People who seek support from online social media groups may end up not getting the help they need due to privacy concerns, according to a new study by Ben-Gurion University of the Negev (BGU) and Gutenberg University in Sweden.
The new research, published in Social Media + Society, addresses the ‘Catch-22’ challenges that face secure digital communities and their potential members, who, when faced with verifying their identity, may not join these groups for fear of sensitive issues becoming public.
‘Social networks, and the technologies that support them, provide valuable tools for forming and maintaining connections that build social capital,’ says Dr Daphna Yeshua-Katz of the BGU Department of Communication Studies. ‘While we don’t dispute the benefits of these far-reaching communities, our findings reveal the problematic paradox caused by security concerns.’
The researchers examined communications shared within support groups on several platforms, including eating disorder blogs, a fertility support forum for women, a Facebook group for bereaved parents, as well as WhatsApp groups for Israeli military veterans with post traumatic stress disorder. After conducting in-depth interviews with dozens of community members and site managers, it became apparent that lack of anonymity and public visibility in social media platforms such as Facebook and WhatsApp can marginalise those who face social stigma.

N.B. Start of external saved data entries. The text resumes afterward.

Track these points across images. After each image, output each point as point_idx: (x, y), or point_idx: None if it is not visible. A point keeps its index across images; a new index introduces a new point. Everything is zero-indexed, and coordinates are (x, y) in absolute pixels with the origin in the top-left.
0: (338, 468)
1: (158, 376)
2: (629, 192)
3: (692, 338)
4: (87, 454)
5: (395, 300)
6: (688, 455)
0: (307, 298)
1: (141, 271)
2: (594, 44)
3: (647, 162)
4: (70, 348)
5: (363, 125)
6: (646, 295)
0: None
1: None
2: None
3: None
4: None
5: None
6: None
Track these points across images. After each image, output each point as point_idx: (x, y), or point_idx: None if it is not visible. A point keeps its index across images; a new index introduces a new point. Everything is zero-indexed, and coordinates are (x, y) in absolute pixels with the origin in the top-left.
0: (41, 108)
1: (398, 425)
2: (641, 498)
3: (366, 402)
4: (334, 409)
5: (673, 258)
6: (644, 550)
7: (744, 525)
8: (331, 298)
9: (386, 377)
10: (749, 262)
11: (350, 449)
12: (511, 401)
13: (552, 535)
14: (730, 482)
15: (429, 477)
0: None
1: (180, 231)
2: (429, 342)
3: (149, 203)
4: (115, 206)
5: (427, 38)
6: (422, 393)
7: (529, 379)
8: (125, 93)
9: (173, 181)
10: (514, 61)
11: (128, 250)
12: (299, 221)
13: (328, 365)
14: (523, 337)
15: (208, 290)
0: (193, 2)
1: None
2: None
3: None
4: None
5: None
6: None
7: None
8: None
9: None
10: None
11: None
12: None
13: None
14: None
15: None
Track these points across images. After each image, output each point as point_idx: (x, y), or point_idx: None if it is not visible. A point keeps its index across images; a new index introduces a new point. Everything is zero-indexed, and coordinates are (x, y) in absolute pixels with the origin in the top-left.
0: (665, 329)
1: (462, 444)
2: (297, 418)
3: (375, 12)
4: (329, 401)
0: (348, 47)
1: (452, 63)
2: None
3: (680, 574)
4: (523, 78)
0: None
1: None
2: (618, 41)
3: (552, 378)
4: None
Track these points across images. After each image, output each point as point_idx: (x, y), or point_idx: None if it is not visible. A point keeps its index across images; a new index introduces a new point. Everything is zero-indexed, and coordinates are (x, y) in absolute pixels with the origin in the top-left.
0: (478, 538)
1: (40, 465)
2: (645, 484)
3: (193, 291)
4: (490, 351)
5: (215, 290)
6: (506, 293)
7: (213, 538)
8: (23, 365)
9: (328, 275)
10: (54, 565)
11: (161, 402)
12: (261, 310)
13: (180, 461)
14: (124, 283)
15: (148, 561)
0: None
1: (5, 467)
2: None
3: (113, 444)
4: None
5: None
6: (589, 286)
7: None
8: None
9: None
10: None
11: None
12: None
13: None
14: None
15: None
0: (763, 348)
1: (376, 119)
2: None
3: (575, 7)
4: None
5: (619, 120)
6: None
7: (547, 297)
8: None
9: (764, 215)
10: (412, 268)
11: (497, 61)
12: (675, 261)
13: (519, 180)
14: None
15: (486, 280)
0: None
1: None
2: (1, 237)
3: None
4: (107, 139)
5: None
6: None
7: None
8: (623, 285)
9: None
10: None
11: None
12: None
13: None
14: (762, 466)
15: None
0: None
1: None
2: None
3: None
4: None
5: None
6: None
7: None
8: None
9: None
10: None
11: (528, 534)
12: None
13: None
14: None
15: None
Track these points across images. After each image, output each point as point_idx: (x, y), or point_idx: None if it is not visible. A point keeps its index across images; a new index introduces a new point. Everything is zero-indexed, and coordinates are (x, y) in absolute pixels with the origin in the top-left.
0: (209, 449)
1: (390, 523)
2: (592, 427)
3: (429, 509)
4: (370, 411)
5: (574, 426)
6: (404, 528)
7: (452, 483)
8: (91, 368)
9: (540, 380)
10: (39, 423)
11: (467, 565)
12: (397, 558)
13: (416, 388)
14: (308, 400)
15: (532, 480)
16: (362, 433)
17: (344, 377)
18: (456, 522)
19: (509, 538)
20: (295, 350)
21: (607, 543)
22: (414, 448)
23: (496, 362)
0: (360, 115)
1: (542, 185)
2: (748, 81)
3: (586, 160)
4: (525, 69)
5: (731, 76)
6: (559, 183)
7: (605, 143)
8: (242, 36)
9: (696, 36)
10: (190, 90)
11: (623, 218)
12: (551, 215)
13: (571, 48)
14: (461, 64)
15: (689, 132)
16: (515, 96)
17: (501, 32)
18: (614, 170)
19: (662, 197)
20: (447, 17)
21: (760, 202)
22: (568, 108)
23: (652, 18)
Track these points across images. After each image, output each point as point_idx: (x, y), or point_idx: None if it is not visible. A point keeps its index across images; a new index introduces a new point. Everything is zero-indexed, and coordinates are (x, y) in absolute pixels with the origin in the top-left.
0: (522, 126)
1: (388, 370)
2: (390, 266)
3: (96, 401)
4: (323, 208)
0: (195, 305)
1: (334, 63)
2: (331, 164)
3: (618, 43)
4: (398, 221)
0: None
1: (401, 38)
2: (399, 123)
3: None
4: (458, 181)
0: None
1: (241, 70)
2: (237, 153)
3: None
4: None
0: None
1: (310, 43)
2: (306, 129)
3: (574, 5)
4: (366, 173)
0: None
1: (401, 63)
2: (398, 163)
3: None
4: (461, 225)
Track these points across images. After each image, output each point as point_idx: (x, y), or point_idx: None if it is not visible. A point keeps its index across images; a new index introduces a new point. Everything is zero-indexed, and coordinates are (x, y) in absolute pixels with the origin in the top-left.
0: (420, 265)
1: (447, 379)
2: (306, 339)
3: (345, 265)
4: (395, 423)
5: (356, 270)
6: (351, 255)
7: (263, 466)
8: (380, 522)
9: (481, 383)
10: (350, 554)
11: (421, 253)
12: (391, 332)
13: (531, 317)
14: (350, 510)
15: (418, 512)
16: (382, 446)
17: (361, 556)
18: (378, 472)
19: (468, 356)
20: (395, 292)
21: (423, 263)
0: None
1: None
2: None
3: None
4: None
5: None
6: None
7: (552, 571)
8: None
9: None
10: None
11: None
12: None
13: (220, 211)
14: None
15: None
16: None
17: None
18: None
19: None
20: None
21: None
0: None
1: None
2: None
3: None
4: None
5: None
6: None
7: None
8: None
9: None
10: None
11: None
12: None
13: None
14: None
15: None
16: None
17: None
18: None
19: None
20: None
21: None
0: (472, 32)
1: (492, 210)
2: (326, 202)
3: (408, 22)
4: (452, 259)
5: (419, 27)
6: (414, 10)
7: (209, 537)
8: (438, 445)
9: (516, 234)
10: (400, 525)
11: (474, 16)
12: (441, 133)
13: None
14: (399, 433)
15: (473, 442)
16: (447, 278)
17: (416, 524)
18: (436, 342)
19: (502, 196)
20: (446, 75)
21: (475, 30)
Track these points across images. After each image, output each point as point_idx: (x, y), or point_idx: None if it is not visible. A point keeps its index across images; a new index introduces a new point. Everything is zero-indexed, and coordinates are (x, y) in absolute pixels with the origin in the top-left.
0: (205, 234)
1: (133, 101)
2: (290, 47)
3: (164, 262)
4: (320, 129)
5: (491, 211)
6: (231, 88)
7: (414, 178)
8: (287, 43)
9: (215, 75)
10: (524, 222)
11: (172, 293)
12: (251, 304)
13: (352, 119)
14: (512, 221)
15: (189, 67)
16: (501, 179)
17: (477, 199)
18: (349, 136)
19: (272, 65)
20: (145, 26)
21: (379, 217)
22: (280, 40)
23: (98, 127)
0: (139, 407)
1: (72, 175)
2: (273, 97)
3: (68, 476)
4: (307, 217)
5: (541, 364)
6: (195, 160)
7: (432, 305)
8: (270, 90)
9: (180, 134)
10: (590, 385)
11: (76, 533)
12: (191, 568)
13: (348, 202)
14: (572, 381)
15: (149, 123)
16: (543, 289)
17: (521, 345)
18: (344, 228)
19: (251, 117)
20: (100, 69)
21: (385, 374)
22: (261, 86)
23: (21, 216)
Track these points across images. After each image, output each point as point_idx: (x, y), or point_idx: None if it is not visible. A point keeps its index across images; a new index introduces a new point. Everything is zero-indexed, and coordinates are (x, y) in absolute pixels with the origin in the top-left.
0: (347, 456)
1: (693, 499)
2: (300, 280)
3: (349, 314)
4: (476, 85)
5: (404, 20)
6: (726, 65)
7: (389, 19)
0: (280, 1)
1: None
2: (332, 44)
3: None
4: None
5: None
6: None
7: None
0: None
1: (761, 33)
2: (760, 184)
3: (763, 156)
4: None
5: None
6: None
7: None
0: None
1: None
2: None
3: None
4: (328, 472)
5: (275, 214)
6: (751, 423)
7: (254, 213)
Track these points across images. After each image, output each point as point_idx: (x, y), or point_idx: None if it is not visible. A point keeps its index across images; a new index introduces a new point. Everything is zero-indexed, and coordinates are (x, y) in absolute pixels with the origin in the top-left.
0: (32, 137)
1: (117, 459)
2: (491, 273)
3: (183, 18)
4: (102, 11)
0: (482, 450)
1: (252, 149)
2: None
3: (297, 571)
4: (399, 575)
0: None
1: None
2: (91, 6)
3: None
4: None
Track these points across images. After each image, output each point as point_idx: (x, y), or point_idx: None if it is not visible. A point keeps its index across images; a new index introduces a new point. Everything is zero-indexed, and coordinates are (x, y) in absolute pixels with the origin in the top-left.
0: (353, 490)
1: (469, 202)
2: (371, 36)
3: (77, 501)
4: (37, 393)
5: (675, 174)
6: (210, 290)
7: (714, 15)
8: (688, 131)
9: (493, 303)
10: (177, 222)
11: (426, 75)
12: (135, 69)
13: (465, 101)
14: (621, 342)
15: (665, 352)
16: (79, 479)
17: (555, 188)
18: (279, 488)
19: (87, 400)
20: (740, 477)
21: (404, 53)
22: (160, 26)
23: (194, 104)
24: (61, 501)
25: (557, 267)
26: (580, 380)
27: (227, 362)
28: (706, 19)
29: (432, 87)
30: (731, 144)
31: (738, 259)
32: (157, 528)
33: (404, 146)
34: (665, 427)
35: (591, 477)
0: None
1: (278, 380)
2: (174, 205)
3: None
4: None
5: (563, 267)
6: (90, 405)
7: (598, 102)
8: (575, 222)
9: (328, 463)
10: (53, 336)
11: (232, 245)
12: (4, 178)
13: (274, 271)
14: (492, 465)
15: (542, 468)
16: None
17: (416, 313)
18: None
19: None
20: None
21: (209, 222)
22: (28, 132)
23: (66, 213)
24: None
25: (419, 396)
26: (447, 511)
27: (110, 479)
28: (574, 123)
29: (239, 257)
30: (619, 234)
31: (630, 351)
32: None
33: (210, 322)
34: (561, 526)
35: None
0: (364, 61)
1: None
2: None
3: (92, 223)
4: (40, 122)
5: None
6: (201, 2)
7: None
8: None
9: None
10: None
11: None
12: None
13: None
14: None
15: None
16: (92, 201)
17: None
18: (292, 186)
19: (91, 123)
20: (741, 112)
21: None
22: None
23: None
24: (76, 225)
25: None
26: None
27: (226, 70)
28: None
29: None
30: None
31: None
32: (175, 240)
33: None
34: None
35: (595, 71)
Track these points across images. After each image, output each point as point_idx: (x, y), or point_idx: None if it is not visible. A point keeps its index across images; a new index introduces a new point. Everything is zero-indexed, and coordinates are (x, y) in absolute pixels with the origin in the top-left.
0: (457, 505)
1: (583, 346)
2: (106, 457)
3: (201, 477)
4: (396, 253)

For example, to gain access to their online social support groups, Facebook and WhatsApp algorithms force potential members to reveal aspects of their identity they may not wish to share, including real name, photo, profile, and phone number. Moreover, on Facebook, all users are required to disclose their list of friends and activities. These default settings may deter people who are not ready to reveal their identity.
‘Online support communities must guard against imposters whose presence threatens a group’s safe-haven,’ says Dr Yeshua-Katz. ‘The challenge is to find a way to maintain community boundaries without going underground in a way that removes these groups from the public sphere and blocks access to those who need support.’